Rather Me than You
A busy week ended on Easter Sunday with a lunch invitation from friends. Our opinion was sought on one of my favourite pastimes, wine selection. We were charged with the serious responsibility of choosing a suitable wine for the wedding reception of their eldest daughter, later in the year. After sampling four of the region’s finest, Val da Lenda emerged as the clear favourite. Given its young age, it is remarkably smooth, mellow and sophisticated. Come August, those wedding guests are in for a real treat.
The week had started on a high note: literally. Visiting friends from California invited us to a music concert at the Auditorio Muncipal in the town of Quiroga. Star of the show was Maria do Ceo, a Fado singer from Portugal, who now resides in Galicia. As the date approached our apprehension grew. Friends had greeted our announcement with curious facial expressions. The type of expression that says, “rather you than me”.

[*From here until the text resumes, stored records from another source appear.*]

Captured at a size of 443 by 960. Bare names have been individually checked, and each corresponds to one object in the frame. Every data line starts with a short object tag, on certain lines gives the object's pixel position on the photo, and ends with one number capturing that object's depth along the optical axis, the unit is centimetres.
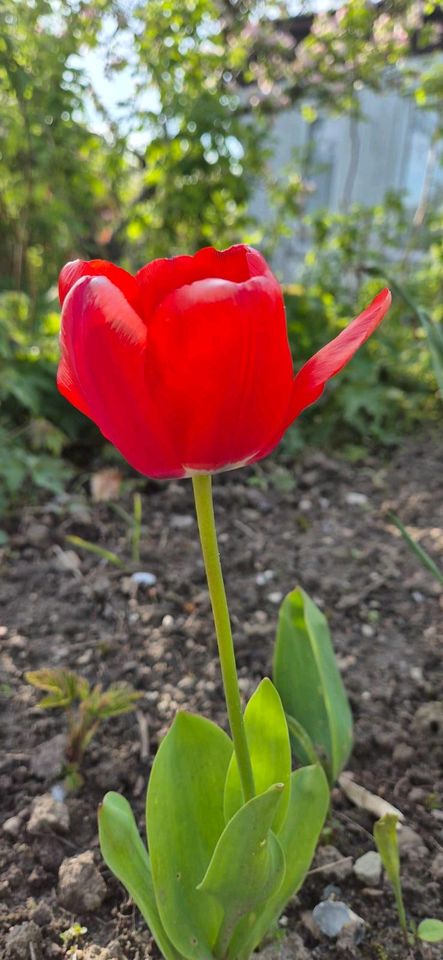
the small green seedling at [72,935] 38
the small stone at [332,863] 41
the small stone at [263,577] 69
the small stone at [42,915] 38
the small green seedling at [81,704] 45
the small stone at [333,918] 39
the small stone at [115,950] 37
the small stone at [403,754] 48
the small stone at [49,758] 46
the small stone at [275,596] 66
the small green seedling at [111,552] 67
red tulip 26
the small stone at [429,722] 50
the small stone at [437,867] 41
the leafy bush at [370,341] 113
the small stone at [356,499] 91
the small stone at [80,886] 39
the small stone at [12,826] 42
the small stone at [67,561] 70
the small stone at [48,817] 42
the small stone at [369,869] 41
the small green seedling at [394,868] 35
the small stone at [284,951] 38
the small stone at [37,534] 74
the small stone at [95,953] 37
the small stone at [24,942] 37
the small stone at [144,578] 67
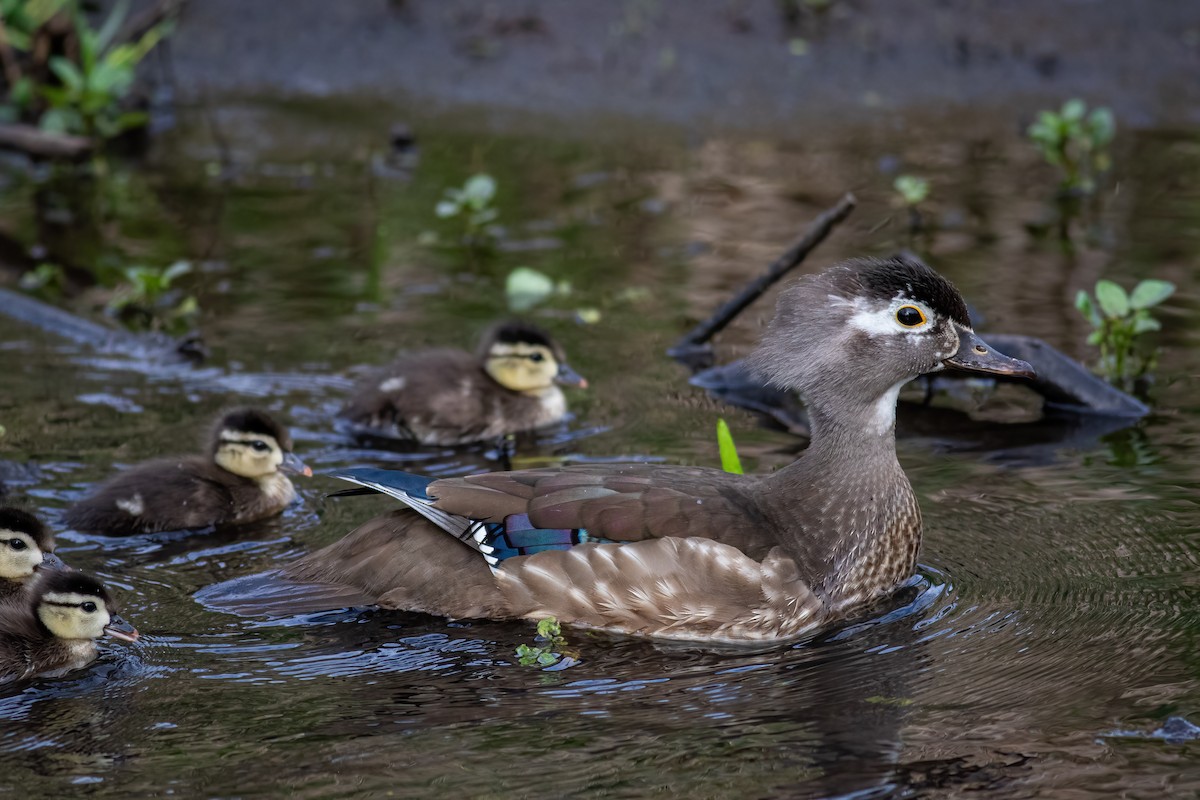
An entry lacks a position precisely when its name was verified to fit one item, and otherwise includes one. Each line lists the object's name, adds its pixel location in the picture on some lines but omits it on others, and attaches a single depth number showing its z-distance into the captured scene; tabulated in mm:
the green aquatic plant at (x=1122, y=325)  15453
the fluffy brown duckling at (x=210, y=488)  13633
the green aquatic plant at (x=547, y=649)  11207
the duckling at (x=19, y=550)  11719
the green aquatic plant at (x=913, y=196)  19703
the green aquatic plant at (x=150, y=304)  18500
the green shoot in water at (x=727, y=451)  13516
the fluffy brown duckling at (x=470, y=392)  16109
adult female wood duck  11609
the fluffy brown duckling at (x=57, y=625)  11102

A sparsely attended concert hall did nothing to allay our fears. Portuguese Fado music has a reputation for being mournful and dower; nothing could have been further from the truth. Two musicians took to the stage. The auditorium fell silent as the lights dimmed. Moments later Maria glided in, wearing a black, satin evening dress with a long, dark shawl draped over her shoulders.
The musicians began to play: a Portuguese guitarist accompanied by a traditional classical guitar. Lively melodies filled the theatre and then Maria began to sing. Perfect pitch and passionate tones, each ballad told a story of life gained or love lost. The performance was flawless, far exceeding our expectations. Fado is one genre we’ll be looking out for in the future and Maria do Ceo in particular.
It hardly came as a surprise that the glorious weather came to an abrupt end the moment the Easter holidays began. But we had no intention of letting a little rain spoil our weekend.
Saturday saw the start of the two day Medieval Festival in Monforte de Lemos. Reading through the packed schedule, we decided to time our visit to coincide with the parade of contestants dressed in medieval costume and street entertainment of jesters, minstrels, and knights.
With usual gusto the local town’s folk, along with many holiday week visitors, immersed themselves in the occasion. Hundreds of people wandered around the streets dressed in all manor of medieval costumes: from kings and queens to blacksmiths and milkmaids. Participants in the costume contest climbed the stone steps in Plaza España, paid homage to the king and queen while the massed crowd applauded their efforts.
Afterwards we made our way up the narrow lanes heading towards the castle. Medieval themed market stalls lined the route and the sound of Galician bagpipes (gaitas) drifted through the crowd. On our return to the square, a large crowd had gathered around a group of street entertainers.
Two, twelve foot tall jesters danced on stilts urging onlookers to follow their motley crew through the streets of Monforte. Supporting their flamboyant act were a band of noisy drummers and a group of excited dancers, escorted around the town by a troop of medieval soldiers.